_DATA PROVIDED_
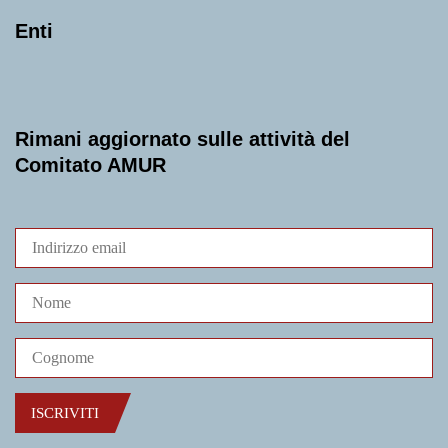
Enti
Rimani aggiornato sulle attività del
Comitato AMUR
ISCRIVITI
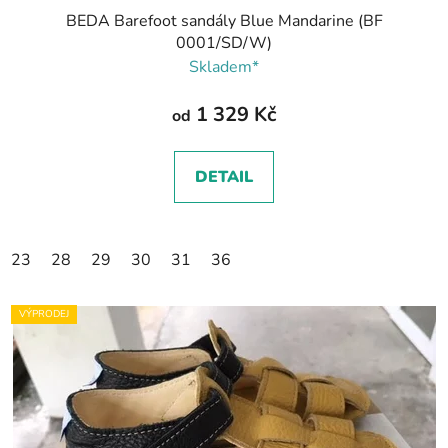
BEDA Barefoot sandály Blue Mandarine (BF
0001/SD/W)
Skladem*
1 329 Kč
od
DETAIL
23
28
29
30
31
36
VÝPRODEJ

_EXERCISE REQUIREMENTS_
When pictures appear among the entries, skip them and copy all remaining text precisely.

_FINISHED EXERCISE_
Enti
Rimani aggiornato sulle attività del
Comitato AMUR
ISCRIVITI
BEDA Barefoot sandály Blue Mandarine (BF
0001/SD/W)
Skladem*
1 329 Kč
od
DETAIL
23
28
29
30
31
36
VÝPRODEJ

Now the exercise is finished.